# A Few Birds....



## Tony W (Aug 23, 2009)




----------



## daftlassieEmma (Oct 23, 2008)

lovely shots


----------



## SilverSteno (Feb 12, 2006)

Beautiful photo of the red-crested pochard! Such lovely, warm colours :notworthy:


----------



## xvickyx (Jul 21, 2009)

Lovely photos 

What camera & lens were these taken with?


----------



## Tony W (Aug 23, 2009)

xvickyx said:


> Lovely photos
> 
> What camera & lens were these taken with?


Thanks for your comments guys, and the greatest thing is you don't have to travel very far to get half decent images....

Vicky, was recently asked this on another thread, at the moment using a Nikon D700...the dog's if you ask me, Canon users will debate the point and to be totally honest...they have a couple of good points the 5DMk1 and 2!! All shots taken with my 4.5-5.6 70-300VR, it's relatively cheap, bullet proof and churns out good quality in decent light...I'd love to fork out for the 2.8 70-300 prime, it would be heaps faster and great in low light with the D700's high ISO settings...truth is, I spend all my spare cash on reptiles so the lens will have to wait!!...:2thumb:


----------



## Cleo27 (Jan 9, 2010)

These photos are cracking. I love all the browns in the first photo with the ducks. What type of duck is this?

Well done:2thumb:!



'' i must get a half decent camera asap'':whip:


----------



## Tony W (Aug 23, 2009)

SilverSteno said:


> Beautiful photo of the red-crested pochard! Such lovely, warm colours :notworthy:


From SilverSteno...Red Crested Pochard...:2thumb:


----------



## Tony W (Aug 23, 2009)

Cleo27 said:


> '' i must get a half decent camera asap'':whip:


Ask most folk and they'll say [and I'm one of them] invest in half decent lenses, that's the trick, if I had a spare £1500 and had a choice of a decent camera body or a decent prime lens...I'd invest in the lens every time...

And remember, you can produce an outstanding image with pretty much any camera you care to shake a big stick at....it's all about being in the right place at the right time, having a decent subject no matter how commonplace and mostly knowing the limitations of your equipment...I'm constantly staggered at the quality of some mobile phone cameras!!!:gasp:

Anyway, happy snapping!!:2thumb:


----------



## fergie (Oct 27, 2007)

Cracking shots, Tony : victory:


----------



## Tony W (Aug 23, 2009)

fergie said:


> Cracking shots, Tony : victory:


Cheers Fergie, I thought the Sandwich Terns were cracking...couldn't help but laugh imagining you battling against a good old Larne gale!!


----------



## fergie (Oct 27, 2007)

Tony W said:


> Cheers Fergie, I thought the Sandwich Terns were cracking...couldn't help but laugh imagining you battling against a good old Larne gale!!

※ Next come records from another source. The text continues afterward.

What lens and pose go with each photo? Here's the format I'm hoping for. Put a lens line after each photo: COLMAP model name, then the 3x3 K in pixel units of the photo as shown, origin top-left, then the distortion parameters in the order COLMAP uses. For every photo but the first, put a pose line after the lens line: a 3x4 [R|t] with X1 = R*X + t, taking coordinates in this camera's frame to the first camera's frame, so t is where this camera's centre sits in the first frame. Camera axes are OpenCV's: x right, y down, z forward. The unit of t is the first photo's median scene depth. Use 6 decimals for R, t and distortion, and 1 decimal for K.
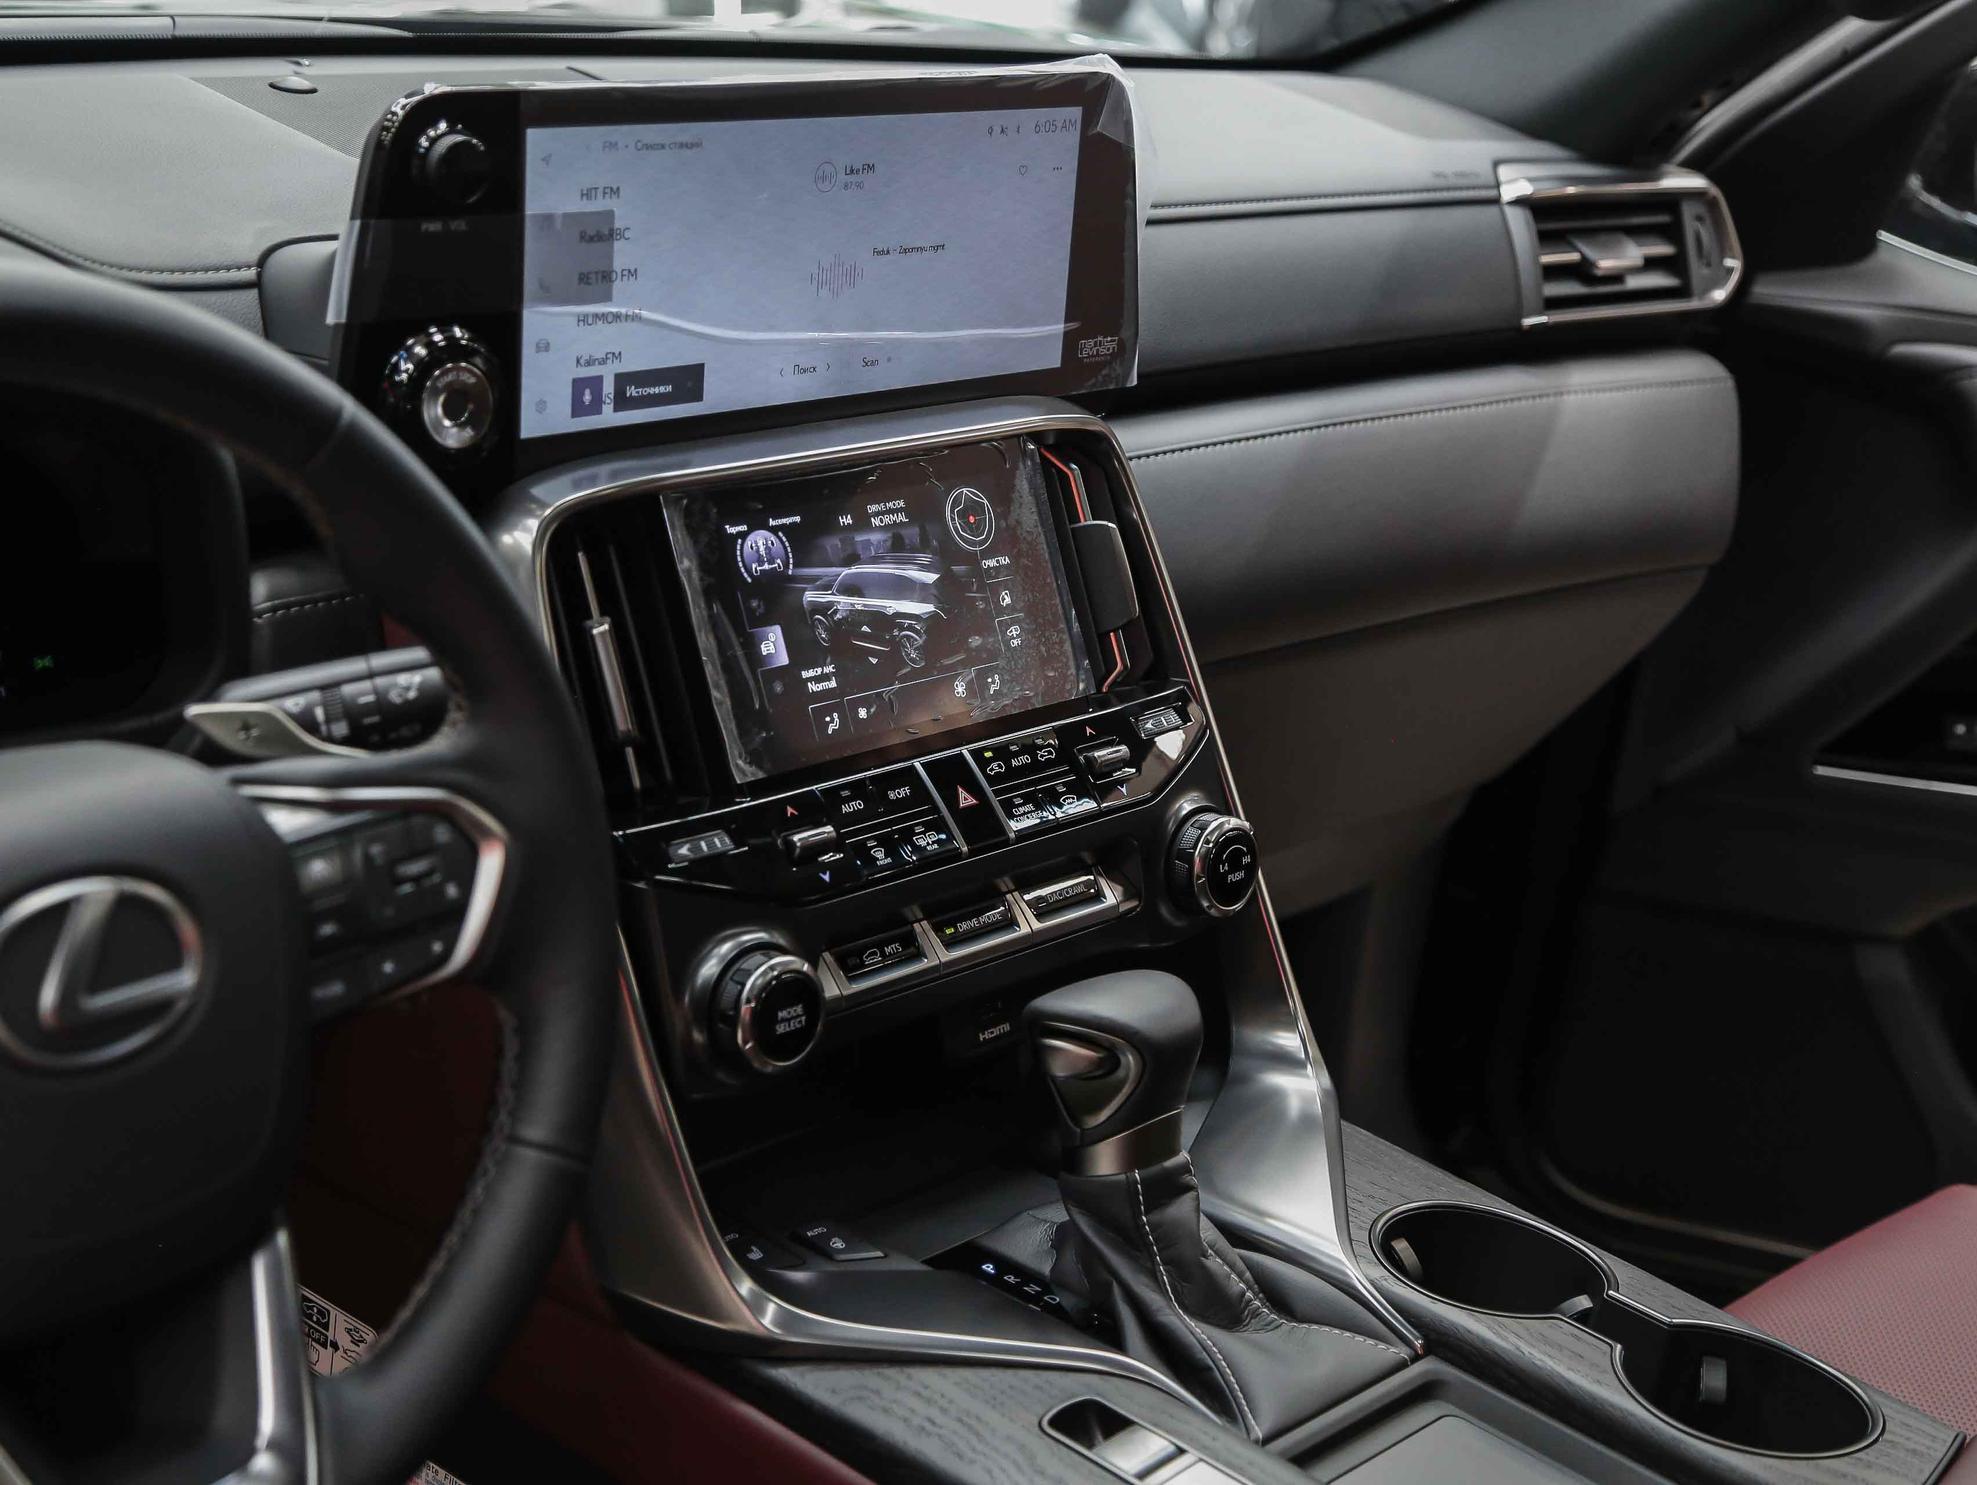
lens RADIAL K [[2913.3, 0, 988.5], [0, 2913.3, 742.5], [0, 0, 1]] dist [0.090155, 0.099204]
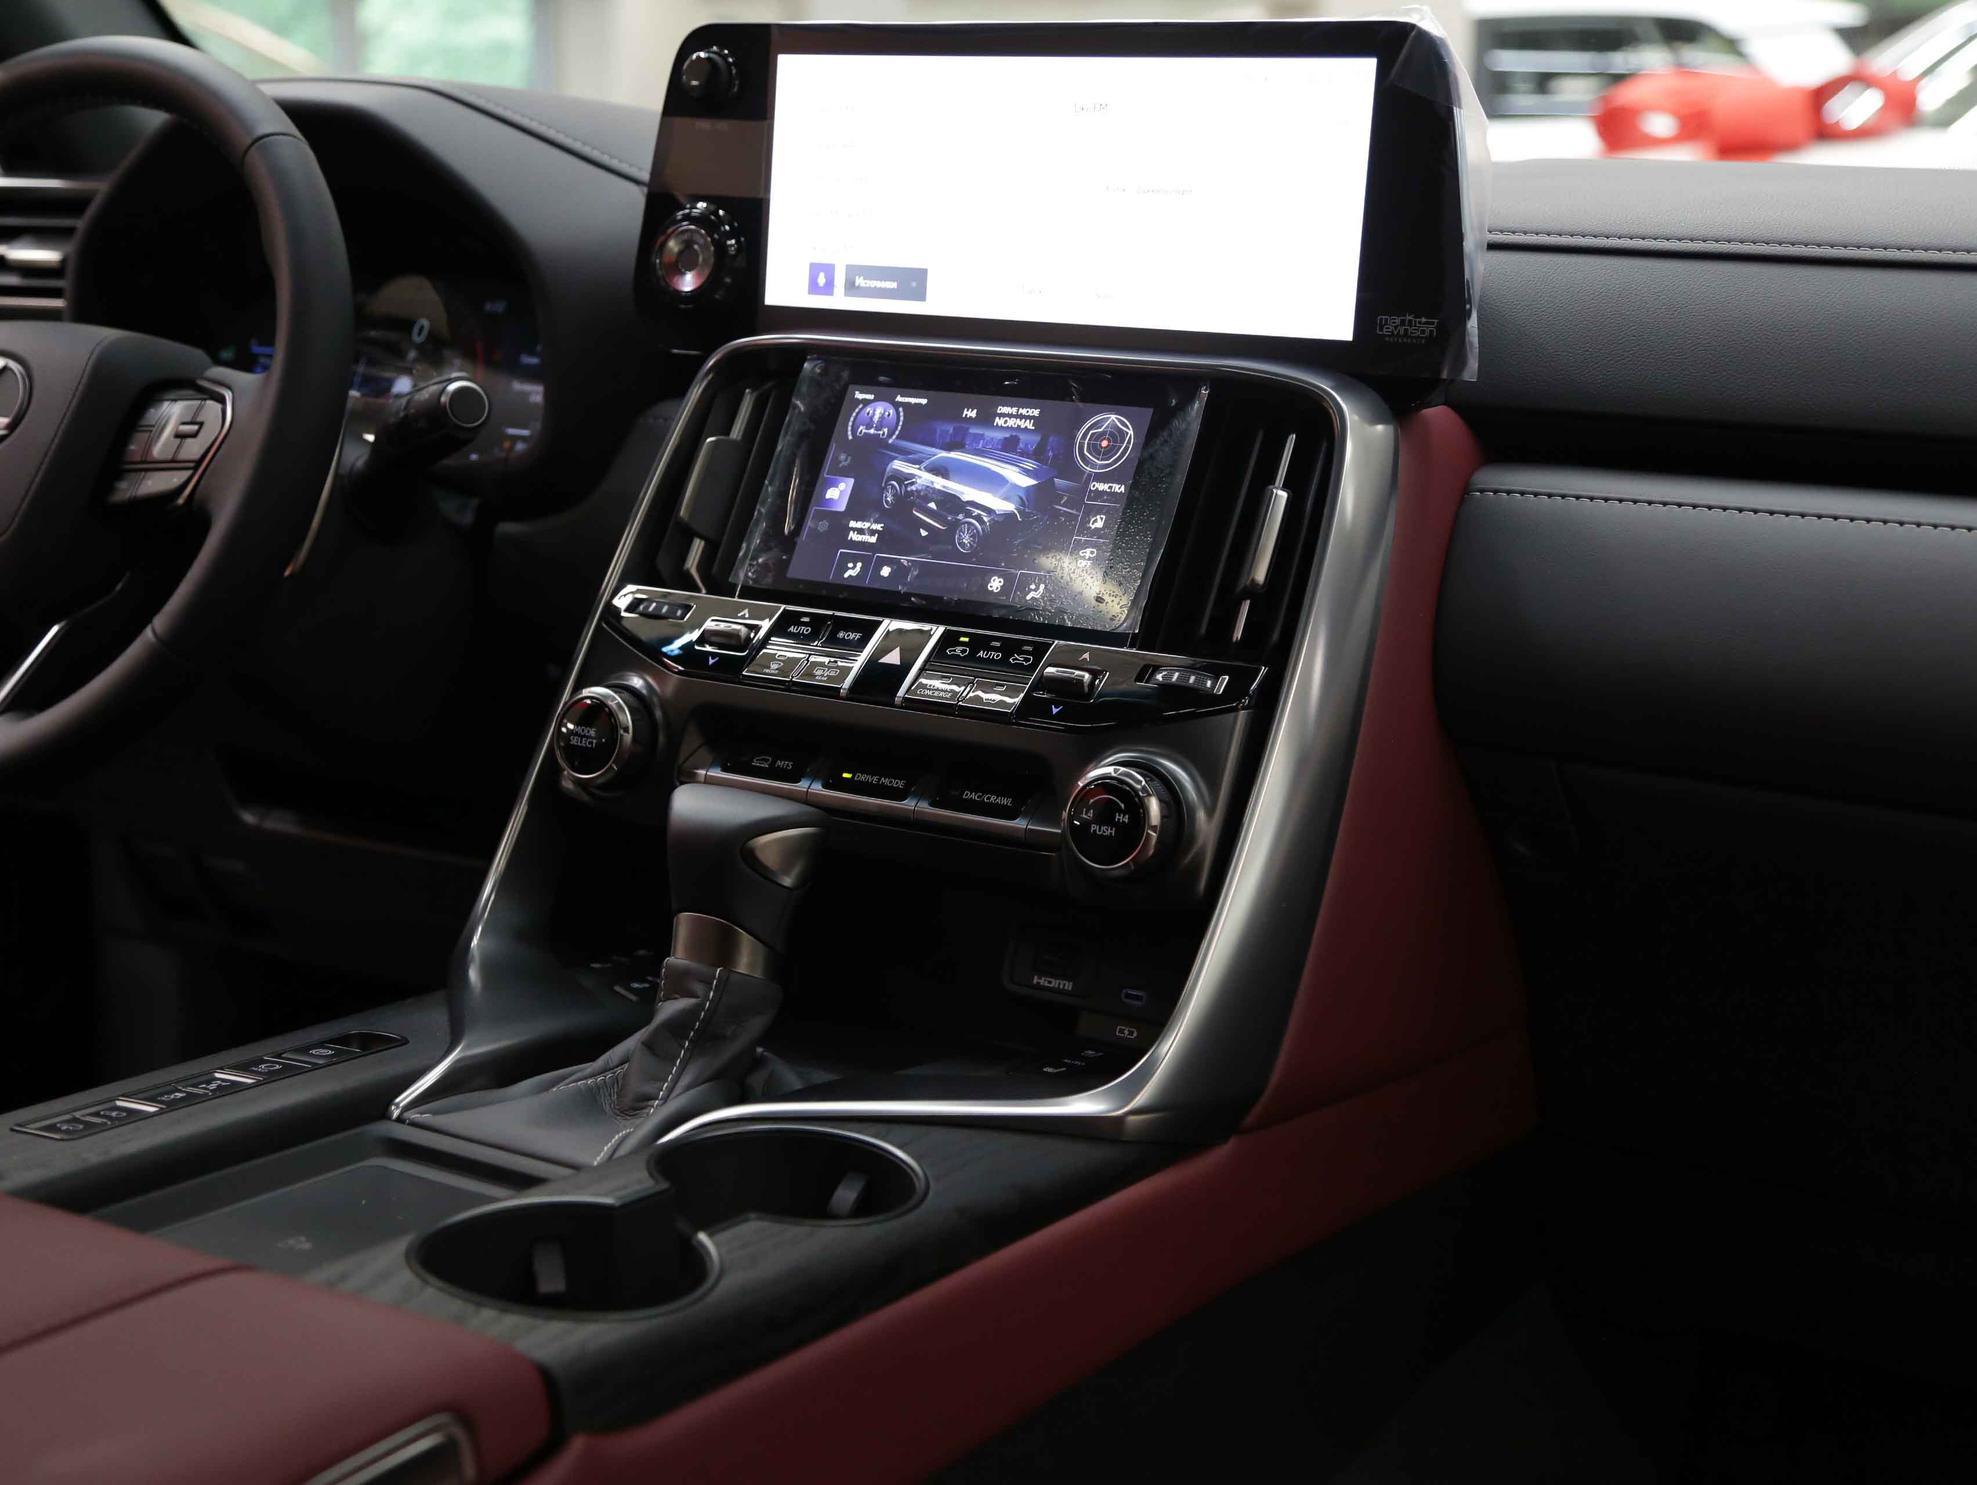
lens RADIAL K [[2913.3, 0, 988.5], [0, 2913.3, 742.5], [0, 0, 1]] dist [0.090155, 0.099204]
pose [[0.195037, 0.073081, -0.978069, 1.021295], [-0.356726, 0.934208, -0.001331, 0.036876], [0.913623, 0.349162, 0.208275, 0.826176]]
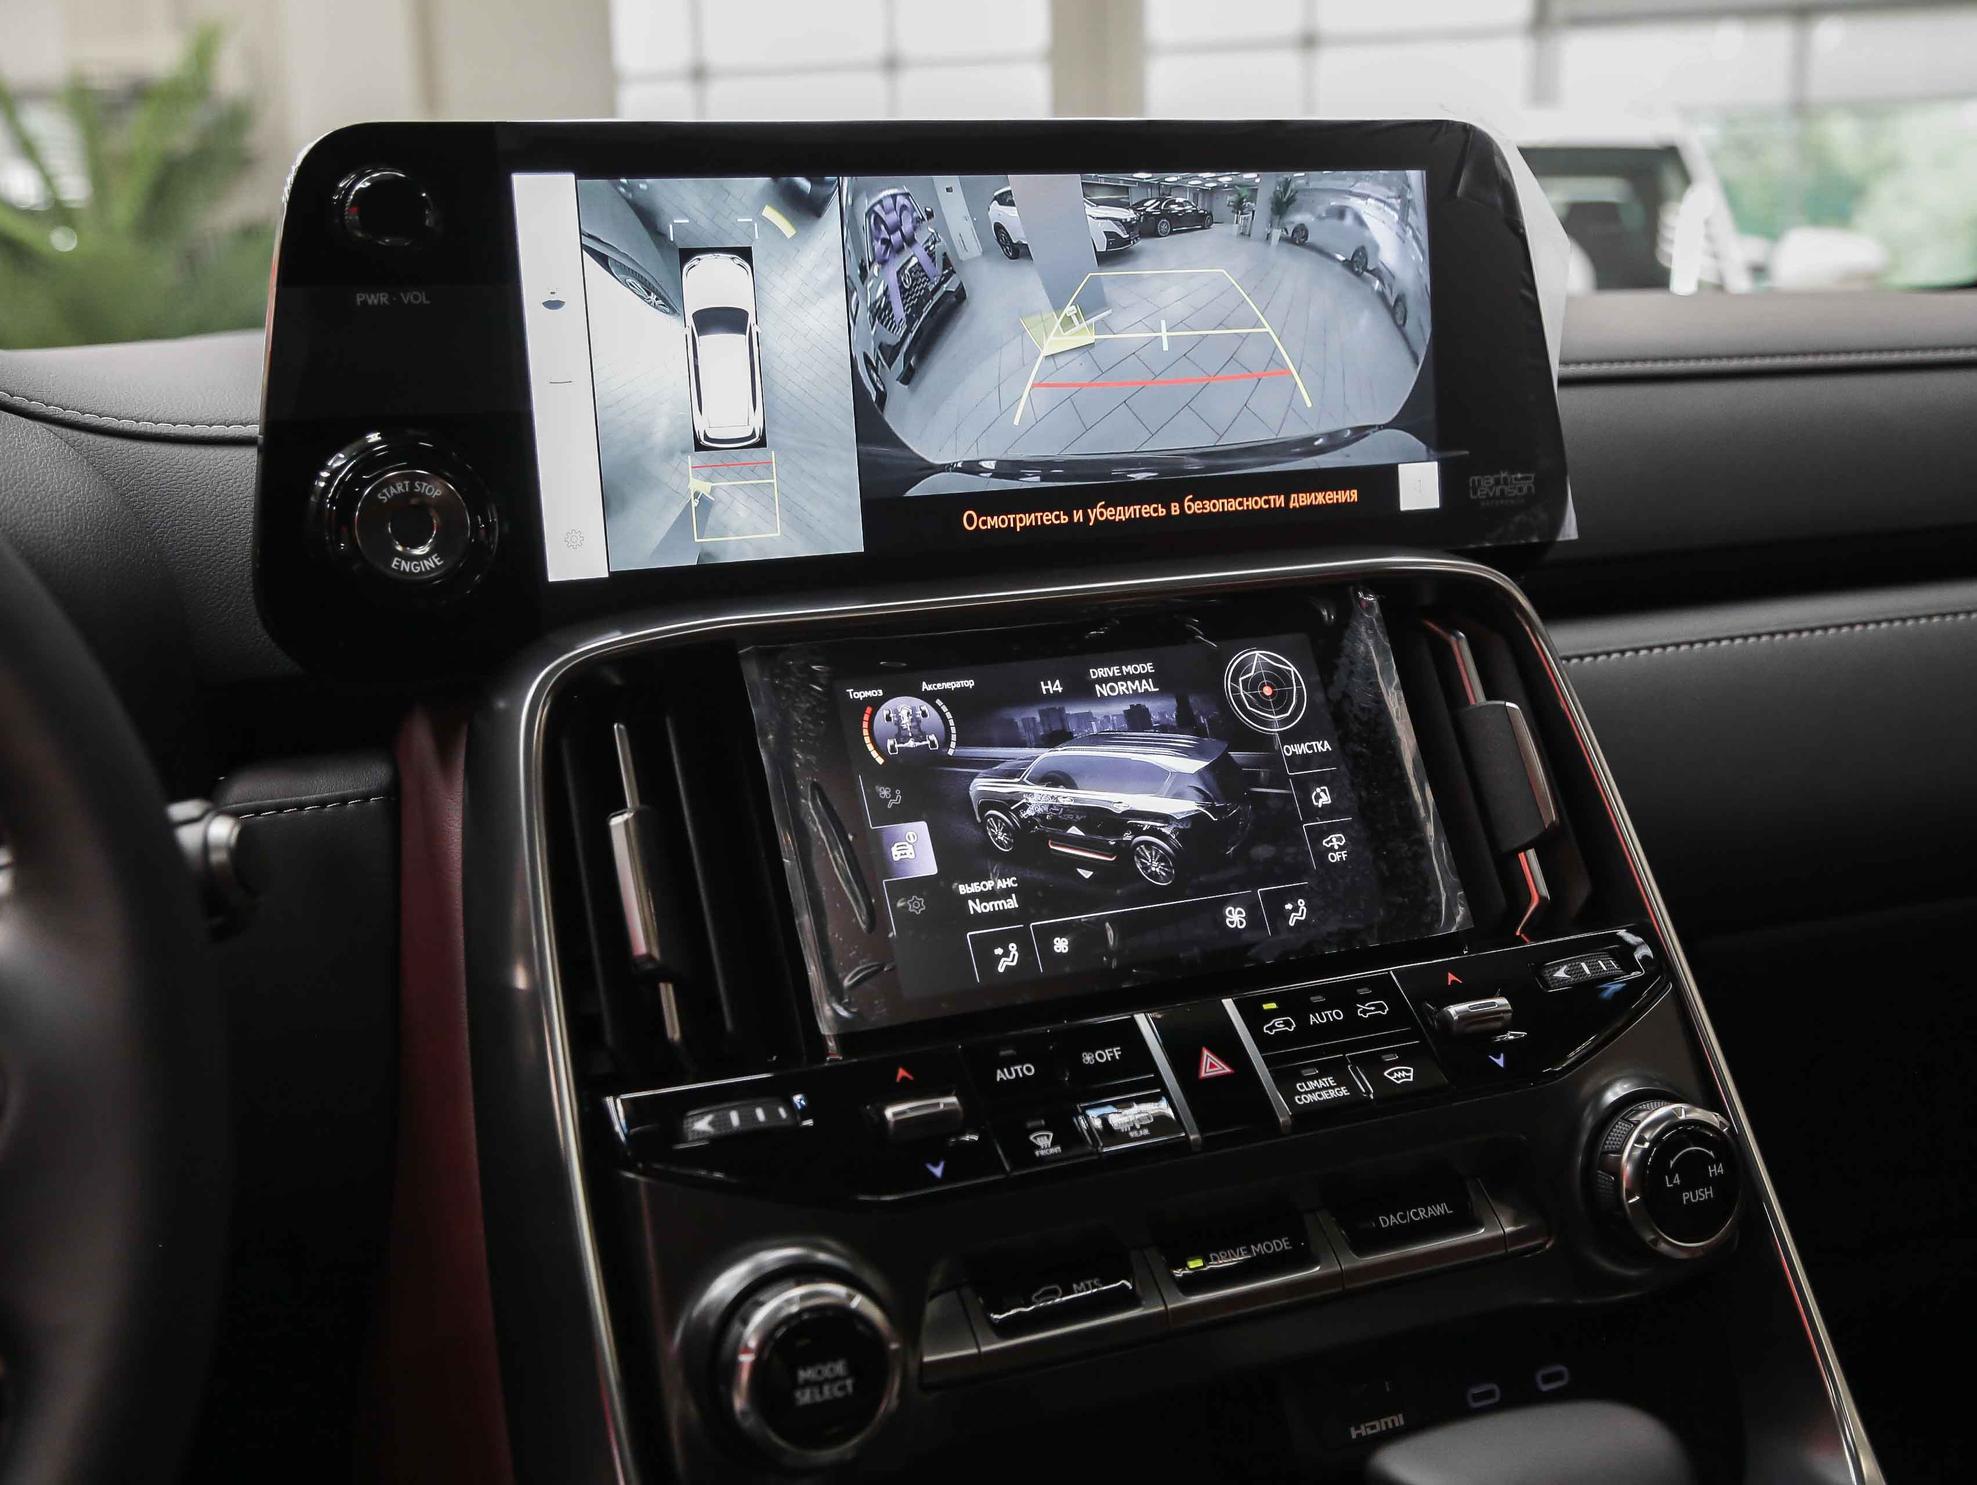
lens RADIAL K [[2220.2, 0, 988.5], [0, 2220.2, 742.5], [0, 0, 1]] dist [-0.003620, 0.008323]
pose [[0.905862, -0.085180, -0.414921, 0.167570], [0.000445, 0.979762, -0.200167, 0.049279], [0.423574, 0.181139, 0.887566, 0.501873]]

It's a windy hole! Went back down whenever it was calm and they were all about half a mile out from the shore along with a lonesome Gannet. Not best pleased :devil:


----------



## Tony W (Aug 23, 2009)

I'm sure you'll get another crack a them, until then, deep breaths...that's it relax...more deep breaths...:lol2:


----------



## Cleo27 (Jan 9, 2010)

Yup it is amazing how good some of the pictures turn out on the most basic of cameras. Tbh I don't have a clue on photography and stuff, but I do love taking pictures. I have about 4,500 pictures of my royal, half of them are absaloutely crap- but I did get a few good ones from my dad's digital camera. I think I might have posted a picture on one of the POTM of her actually.. 

& can't beleive how lovely that first pic is!
all of them are amazing<3!


----------